What makes a successful academic sabbatical? I want to find out. And I want your help.
Few of us get any explicit training in how to take a sabbatical as graduate students. After all, our advisors aren’t around to counsel us, because they’re away.
Once out in the world, we tend to assume that sabbaticals are simple, even unproblematic: once the obligations of teaching and advising are removed, our creativity will naturally uncoil, the Muse will be unleashed, and all the pent-up ideas and articles and revisions will just tumble out.
And while academics treasure sabbaticals, the practice is oddly under-studied. The research on academic sabbaticals is not nearly as extensive as sabbaticals themselves: for example, sociologists have studied their effects on job satisfaction, but little attention has been given to what distinguishes successful sabbaticals.
I know first-hand that a great sabbatical can be intellectually transformative. In 2011 I had a three-month sabbatical at Microsoft Research Cambridge. During those three months, I did much of the research behind my 2013 book, The Distraction Addiction, laid the groundwork for my current book, and helped me forge a new sense of my self as a writer. When I was writing REST, I found lots of examples of scientists, scholars and artists who completed ambitious projects, extended lines of inquiry, or asked questions that defined their careers and occupied decades of their lives.
So my experience is not unusual. But I also don’t think that good sabbaticals are merely the absence of professional obligations and daily distractions. Sabbaticals, like all forms of creative rest, are actually a skill. We can learn a lot about how sabbaticals actually work by collecting stories from scholars of their experiences.
So I want to interview academics about their sabbatical experiences. (I include people who are on tenure lines, who are lecturers or adjuncts, or continue to do scholarly work.) I want to hear how you prepare for sabbaticals; how much you’re able to disconnect (or not) from your normal lives and duties; what your daily sabbatical schedules look like; and what non-professional interests or activities you develop. I want to know how things like e-mail, electronic publishing, the quickened pace of professional life, and publishing pressures have affected the way your spend time on sabbaticals. And of course I want to know what differences sabbaticals really make in professional lives.
How can you help?
I’ve got six open-ended questions, which you can read below. You can email your responses to askpang at restful dot company (yes, “company” is a top-level domain!); alternately, if it would be easier, we can arrange a time to talk via Skype or phone (or in person, if you’re in the Bay Area). I’ll treat all answers as confidential, and not identify people in talks or articles.
Thanks for your help.
THE QUESTIONS
1) I’m curious about how scholars view sabbaticals— what assumptions influence their expectations about the opportunities they present, how they should be used, what long-term effect they can have on one’s work or career. As a student or young professor, what were you taught about the purpose of sabbaticals, and how one should use them?

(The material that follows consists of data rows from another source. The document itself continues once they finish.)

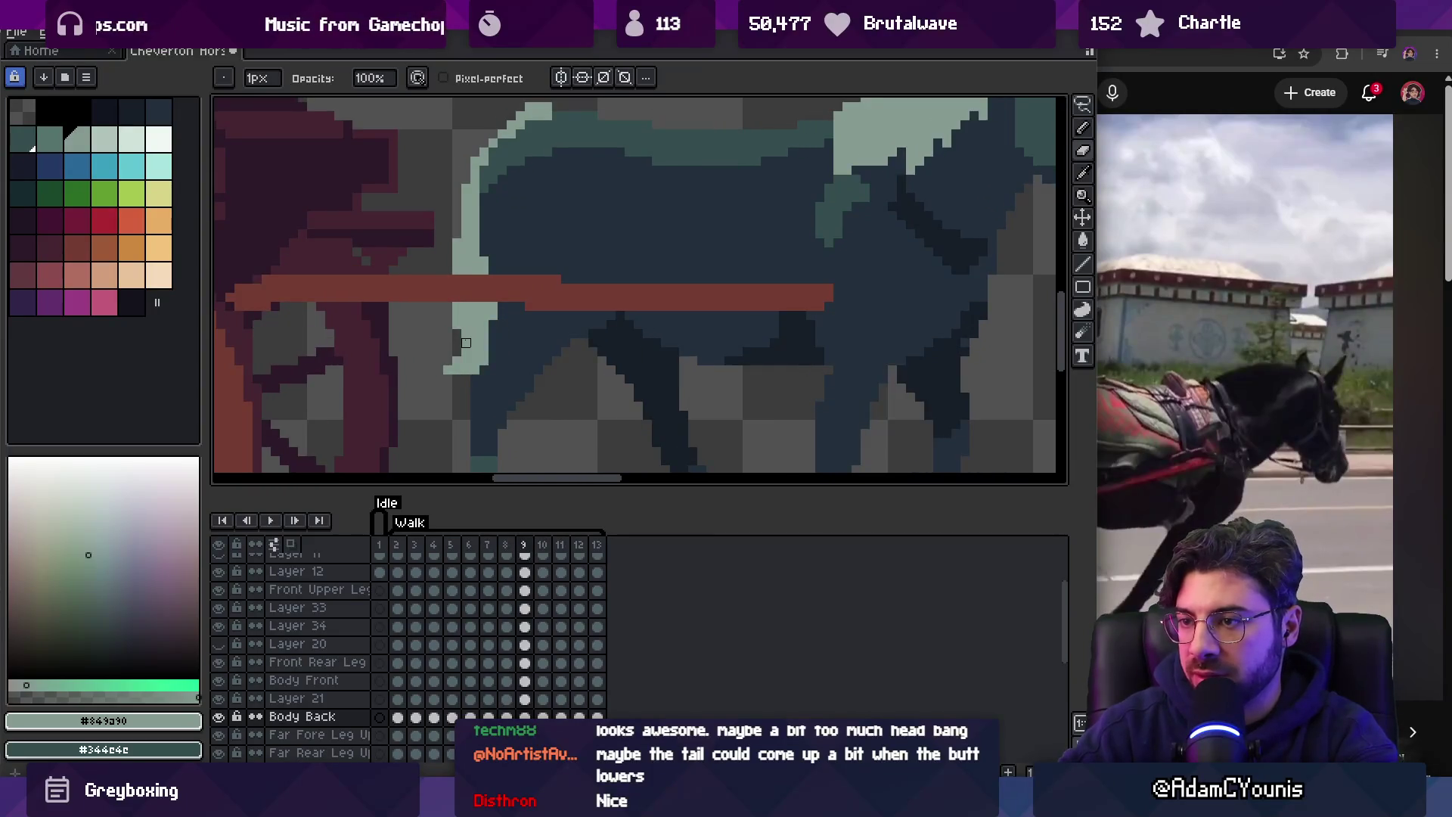
pyautogui.press('m')
pyautogui.moveTo(444, 322)
pyautogui.mouseDown()
pyautogui.moveTo(479, 338)
pyautogui.moveTo(477, 379)
pyautogui.moveTo(460, 347)
pyautogui.moveTo(476, 363)
pyautogui.moveTo(491, 324)
pyautogui.mouseUp()
pyautogui.press('b')
pyautogui.press('e')
pyautogui.click(469, 377)
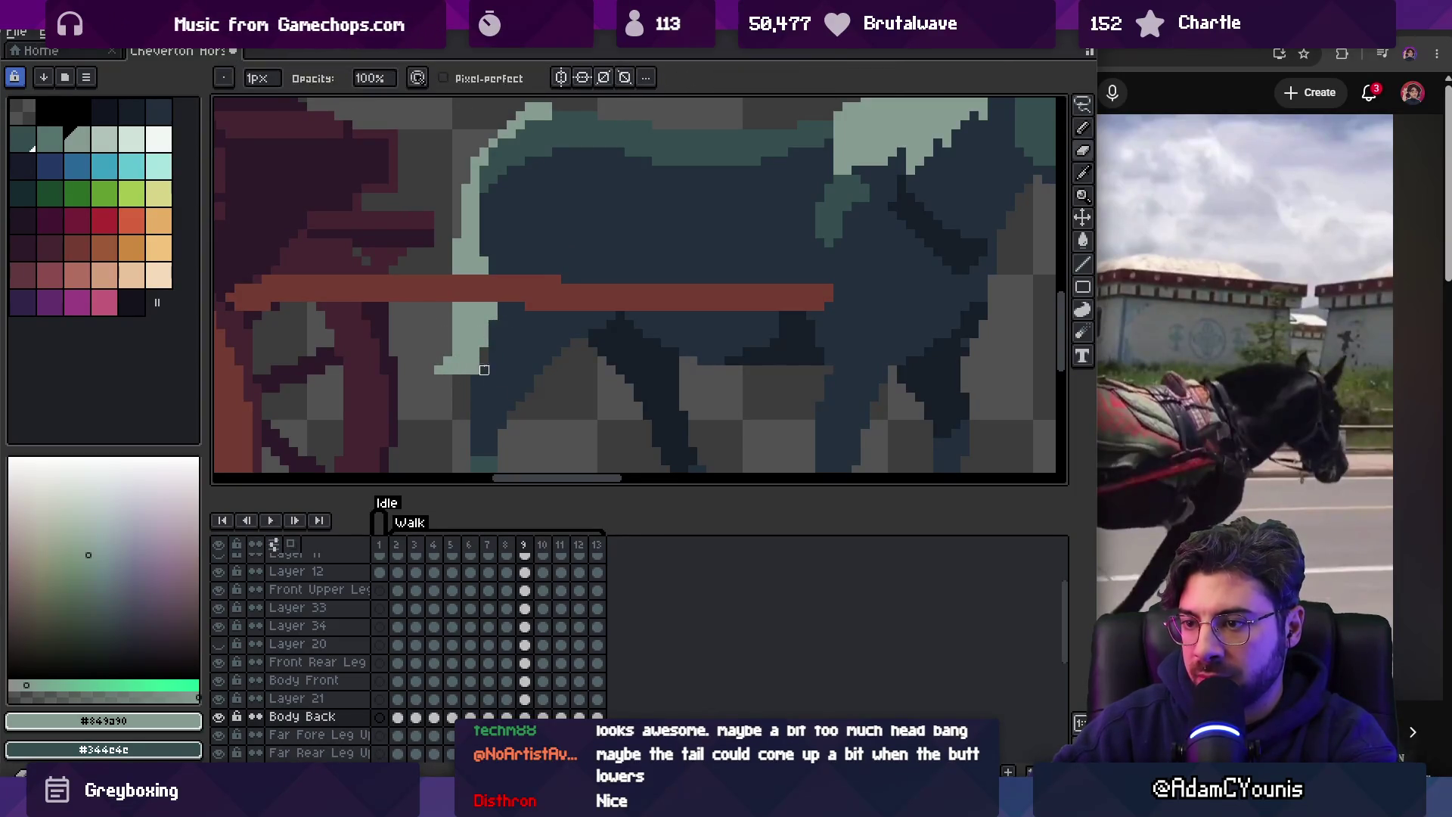
# Delete the selected light tail pixels on frame 10 and touch up frames 11 and 12.
pyautogui.press('Right')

For example, did your advisors or colleagues see the sabbatical as an opportunity to continue ongoing work, to finish existing projects or start new ones without the usual distractions of classes and committees; as a chance to explore a novel area or experiment with a riskier project; or as something more like a retreat, an opportunity for mental restoration and reflection?
2) How connected or removed were you from your normal life on your sabbatical(s)? Where did you go? Did you have regular contact with your graduate students, department, or other institutions, or did you avoid such contacts? Did your family move with you? More broadly, how helpful do you think being away— away from your home campus, normal working routine, and being among people in a similar situation— is for making sabbaticals a success?
3) I’m interested in the daily practices of creative people: how much time they spend each day doing their most important work, when during the day they work best, how regular their schedules or routines are, and what other daily activities (such as walks, cycling, or other exercise) that aren’t obviously productive but which stimulate new ideas or are mentally restorative. Can you describe your daily routine during your sabbatical— how your organized the day, how many hours you spent working? Did your routine include activities you did that to outsiders wouldn’t look like work, but which helped you think? Finally, how different was your daily routine on sabbatical from your routine during the academic year?
4) What difference did your sabbatical make in your intellectual trajectory? What significant publications did you start or complete during the year? Did you develop new research interests or embark on projects that you think you wouldn’t have otherwise?
5) What advice would you give to others about how to get the most from their sabbaticals?
6) For purposes of sorting people into their various scholarly and disciplinary categories, can you tell me what field you work in; when you completed your highest degree; and your current affiliation.